There is one span to output from the data below: the lines starting at the line with "Шкаф ШАМ 11 20" and ending at the line with "Диклоберл містить диклофенак". Output it exactly, ends included, nothing more.

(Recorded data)
══════

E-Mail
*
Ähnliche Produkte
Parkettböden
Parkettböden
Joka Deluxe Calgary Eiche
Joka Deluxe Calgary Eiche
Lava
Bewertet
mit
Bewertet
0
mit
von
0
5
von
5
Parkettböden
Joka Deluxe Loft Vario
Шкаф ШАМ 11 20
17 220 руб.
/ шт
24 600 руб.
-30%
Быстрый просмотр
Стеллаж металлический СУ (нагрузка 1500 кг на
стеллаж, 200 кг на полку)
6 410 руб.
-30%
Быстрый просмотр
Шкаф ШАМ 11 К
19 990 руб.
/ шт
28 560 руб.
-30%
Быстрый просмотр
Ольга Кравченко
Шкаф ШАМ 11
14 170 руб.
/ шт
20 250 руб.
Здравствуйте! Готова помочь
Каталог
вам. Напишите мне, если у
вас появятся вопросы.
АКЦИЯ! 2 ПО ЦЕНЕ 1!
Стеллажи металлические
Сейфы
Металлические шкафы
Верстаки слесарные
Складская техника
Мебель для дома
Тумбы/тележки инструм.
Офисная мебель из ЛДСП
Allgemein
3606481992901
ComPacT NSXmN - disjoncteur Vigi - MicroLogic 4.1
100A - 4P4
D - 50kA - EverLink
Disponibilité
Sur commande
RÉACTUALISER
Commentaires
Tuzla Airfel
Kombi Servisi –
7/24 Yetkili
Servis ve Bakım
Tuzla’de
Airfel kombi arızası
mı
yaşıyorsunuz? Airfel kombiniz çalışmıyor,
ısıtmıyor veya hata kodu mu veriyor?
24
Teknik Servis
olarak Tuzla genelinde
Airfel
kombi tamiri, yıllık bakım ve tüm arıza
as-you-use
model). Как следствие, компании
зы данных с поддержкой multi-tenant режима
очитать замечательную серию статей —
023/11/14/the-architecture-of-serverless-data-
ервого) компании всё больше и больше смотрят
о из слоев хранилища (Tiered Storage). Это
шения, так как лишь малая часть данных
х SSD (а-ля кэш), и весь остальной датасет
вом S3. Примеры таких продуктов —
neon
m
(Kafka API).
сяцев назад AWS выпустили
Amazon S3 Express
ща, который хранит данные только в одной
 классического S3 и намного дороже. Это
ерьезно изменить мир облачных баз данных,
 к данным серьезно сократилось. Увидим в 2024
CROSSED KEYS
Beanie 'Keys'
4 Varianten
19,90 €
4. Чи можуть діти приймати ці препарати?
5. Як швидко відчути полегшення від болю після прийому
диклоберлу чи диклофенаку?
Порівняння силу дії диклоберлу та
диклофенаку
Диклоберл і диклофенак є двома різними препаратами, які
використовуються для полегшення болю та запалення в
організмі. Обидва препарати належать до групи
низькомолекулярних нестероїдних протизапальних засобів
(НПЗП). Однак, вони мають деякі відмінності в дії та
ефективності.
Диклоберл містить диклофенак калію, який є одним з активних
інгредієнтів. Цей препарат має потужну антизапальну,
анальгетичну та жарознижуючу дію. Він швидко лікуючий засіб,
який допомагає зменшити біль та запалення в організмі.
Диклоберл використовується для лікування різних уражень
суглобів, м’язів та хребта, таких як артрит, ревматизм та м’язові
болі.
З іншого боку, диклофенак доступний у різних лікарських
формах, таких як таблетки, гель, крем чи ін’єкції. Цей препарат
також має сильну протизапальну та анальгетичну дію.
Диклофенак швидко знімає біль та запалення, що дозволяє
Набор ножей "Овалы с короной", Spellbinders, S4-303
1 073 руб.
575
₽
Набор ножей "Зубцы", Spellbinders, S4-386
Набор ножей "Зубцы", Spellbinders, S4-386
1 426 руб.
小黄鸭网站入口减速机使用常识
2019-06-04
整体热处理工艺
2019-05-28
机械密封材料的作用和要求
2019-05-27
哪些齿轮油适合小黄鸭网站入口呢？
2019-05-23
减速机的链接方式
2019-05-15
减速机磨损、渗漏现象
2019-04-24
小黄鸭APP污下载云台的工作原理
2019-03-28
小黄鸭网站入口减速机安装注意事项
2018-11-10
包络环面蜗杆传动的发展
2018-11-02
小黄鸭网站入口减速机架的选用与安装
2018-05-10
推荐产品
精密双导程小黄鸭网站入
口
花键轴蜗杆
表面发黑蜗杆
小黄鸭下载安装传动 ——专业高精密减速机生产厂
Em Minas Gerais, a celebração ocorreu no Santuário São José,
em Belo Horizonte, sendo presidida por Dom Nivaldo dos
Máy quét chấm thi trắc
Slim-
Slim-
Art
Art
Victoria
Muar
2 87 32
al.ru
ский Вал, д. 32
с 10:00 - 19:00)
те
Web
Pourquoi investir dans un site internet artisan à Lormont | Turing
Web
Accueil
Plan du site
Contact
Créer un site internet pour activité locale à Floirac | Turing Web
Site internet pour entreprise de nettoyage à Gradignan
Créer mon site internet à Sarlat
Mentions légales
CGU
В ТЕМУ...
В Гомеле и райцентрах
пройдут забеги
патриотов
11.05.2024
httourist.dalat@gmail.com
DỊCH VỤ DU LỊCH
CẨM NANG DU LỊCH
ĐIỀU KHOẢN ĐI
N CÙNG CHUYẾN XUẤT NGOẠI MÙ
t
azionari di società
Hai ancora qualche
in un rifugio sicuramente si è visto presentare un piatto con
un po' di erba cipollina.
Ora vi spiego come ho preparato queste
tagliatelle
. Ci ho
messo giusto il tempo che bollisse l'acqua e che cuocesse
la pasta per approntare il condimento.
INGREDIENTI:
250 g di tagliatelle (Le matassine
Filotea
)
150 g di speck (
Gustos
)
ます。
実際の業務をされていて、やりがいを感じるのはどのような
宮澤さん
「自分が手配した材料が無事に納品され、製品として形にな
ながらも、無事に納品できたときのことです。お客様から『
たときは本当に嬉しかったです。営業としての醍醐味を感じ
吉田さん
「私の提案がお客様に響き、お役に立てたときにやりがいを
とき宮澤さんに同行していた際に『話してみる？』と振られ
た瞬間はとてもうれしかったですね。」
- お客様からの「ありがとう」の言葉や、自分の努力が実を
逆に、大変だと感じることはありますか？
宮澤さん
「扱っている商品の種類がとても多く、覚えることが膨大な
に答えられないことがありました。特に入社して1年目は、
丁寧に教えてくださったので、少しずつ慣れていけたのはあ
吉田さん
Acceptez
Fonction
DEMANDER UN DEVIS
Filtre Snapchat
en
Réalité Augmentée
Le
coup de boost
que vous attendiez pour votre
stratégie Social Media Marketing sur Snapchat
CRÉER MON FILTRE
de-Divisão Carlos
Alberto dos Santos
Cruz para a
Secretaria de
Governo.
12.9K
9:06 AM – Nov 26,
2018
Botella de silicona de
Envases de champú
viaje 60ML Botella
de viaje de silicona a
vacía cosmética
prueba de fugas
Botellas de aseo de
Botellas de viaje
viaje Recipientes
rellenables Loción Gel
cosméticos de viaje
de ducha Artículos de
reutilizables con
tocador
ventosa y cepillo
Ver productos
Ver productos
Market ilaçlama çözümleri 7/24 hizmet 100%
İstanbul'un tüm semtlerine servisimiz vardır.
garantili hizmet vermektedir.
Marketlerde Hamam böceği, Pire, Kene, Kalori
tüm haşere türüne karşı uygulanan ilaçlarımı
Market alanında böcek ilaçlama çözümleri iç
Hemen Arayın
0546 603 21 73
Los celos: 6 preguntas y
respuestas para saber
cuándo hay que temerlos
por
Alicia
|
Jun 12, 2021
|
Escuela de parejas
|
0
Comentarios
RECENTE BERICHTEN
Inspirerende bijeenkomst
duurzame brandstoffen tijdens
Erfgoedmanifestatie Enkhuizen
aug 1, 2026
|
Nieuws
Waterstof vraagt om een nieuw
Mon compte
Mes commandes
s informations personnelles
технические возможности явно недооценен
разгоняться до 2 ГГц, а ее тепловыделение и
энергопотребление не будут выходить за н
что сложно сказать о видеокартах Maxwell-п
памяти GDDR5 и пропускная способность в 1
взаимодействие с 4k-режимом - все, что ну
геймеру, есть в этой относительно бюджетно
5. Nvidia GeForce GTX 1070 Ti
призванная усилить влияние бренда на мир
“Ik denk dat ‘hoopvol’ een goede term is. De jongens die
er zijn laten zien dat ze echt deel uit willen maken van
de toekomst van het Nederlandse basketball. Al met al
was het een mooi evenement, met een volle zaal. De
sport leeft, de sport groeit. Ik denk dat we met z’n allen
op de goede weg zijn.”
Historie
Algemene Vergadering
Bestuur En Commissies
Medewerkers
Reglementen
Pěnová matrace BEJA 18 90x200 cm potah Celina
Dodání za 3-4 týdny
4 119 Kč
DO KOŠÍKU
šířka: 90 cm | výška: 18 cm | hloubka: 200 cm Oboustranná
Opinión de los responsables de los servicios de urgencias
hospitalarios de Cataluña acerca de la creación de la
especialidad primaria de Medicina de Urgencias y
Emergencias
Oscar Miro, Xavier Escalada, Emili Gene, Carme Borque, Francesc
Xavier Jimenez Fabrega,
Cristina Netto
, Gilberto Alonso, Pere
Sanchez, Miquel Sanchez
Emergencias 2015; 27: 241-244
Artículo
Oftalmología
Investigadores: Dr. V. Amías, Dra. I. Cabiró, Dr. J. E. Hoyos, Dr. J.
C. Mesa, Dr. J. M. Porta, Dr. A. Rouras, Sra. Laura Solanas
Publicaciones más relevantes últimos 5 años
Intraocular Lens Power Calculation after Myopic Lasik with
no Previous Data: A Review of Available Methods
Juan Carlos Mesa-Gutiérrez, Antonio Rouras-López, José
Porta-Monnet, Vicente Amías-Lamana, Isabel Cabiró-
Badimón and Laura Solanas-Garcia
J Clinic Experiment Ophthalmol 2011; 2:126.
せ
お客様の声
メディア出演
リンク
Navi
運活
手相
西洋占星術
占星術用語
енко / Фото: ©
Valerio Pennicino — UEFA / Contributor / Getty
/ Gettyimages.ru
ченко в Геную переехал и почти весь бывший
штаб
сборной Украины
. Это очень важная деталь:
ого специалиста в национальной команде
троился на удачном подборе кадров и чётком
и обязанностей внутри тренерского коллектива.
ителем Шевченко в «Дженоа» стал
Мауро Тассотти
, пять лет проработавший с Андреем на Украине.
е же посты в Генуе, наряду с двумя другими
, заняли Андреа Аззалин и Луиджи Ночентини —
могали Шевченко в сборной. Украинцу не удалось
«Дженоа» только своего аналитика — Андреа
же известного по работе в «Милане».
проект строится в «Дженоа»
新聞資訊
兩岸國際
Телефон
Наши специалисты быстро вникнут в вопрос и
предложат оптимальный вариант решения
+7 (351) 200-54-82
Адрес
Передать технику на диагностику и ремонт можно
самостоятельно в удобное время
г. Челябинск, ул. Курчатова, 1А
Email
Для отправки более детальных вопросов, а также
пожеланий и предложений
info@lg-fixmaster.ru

══════

Exercise output:
Шкаф ШАМ 11 20
17 220 руб.
/ шт
24 600 руб.
-30%
Быстрый просмотр
Стеллаж металлический СУ (нагрузка 1500 кг на
стеллаж, 200 кг на полку)
6 410 руб.
-30%
Быстрый просмотр
Шкаф ШАМ 11 К
19 990 руб.
/ шт
28 560 руб.
-30%
Быстрый просмотр
Ольга Кравченко
Шкаф ШАМ 11
14 170 руб.
/ шт
20 250 руб.
Здравствуйте! Готова помочь
Каталог
вам. Напишите мне, если у
вас появятся вопросы.
АКЦИЯ! 2 ПО ЦЕНЕ 1!
Стеллажи металлические
Сейфы
Металлические шкафы
Верстаки слесарные
Складская техника
Мебель для дома
Тумбы/тележки инструм.
Офисная мебель из ЛДСП
Allgemein
3606481992901
ComPacT NSXmN - disjoncteur Vigi - MicroLogic 4.1
100A - 4P4
D - 50kA - EverLink
Disponibilité
Sur commande
RÉACTUALISER
Commentaires
Tuzla Airfel
Kombi Servisi –
7/24 Yetkili
Servis ve Bakım
Tuzla’de
Airfel kombi arızası
mı
yaşıyorsunuz? Airfel kombiniz çalışmıyor,
ısıtmıyor veya hata kodu mu veriyor?
24
Teknik Servis
olarak Tuzla genelinde
Airfel
kombi tamiri, yıllık bakım ve tüm arıza
as-you-use
model). Как следствие, компании
зы данных с поддержкой multi-tenant режима
очитать замечательную серию статей —
023/11/14/the-architecture-of-serverless-data-
ервого) компании всё больше и больше смотрят
о из слоев хранилища (Tiered Storage). Это
шения, так как лишь малая часть данных
х SSD (а-ля кэш), и весь остальной датасет
вом S3. Примеры таких продуктов —
neon
m
(Kafka API).
сяцев назад AWS выпустили
Amazon S3 Express
ща, который хранит данные только в одной
 классического S3 и намного дороже. Это
ерьезно изменить мир облачных баз данных,
 к данным серьезно сократилось. Увидим в 2024
CROSSED KEYS
Beanie 'Keys'
4 Varianten
19,90 €
4. Чи можуть діти приймати ці препарати?
5. Як швидко відчути полегшення від болю після прийому
диклоберлу чи диклофенаку?
Порівняння силу дії диклоберлу та
диклофенаку
Диклоберл і диклофенак є двома різними препаратами, які
використовуються для полегшення болю та запалення в
організмі. Обидва препарати належать до групи
низькомолекулярних нестероїдних протизапальних засобів
(НПЗП). Однак, вони мають деякі відмінності в дії та
ефективності.
Диклоберл містить диклофенак калію, який є одним з активних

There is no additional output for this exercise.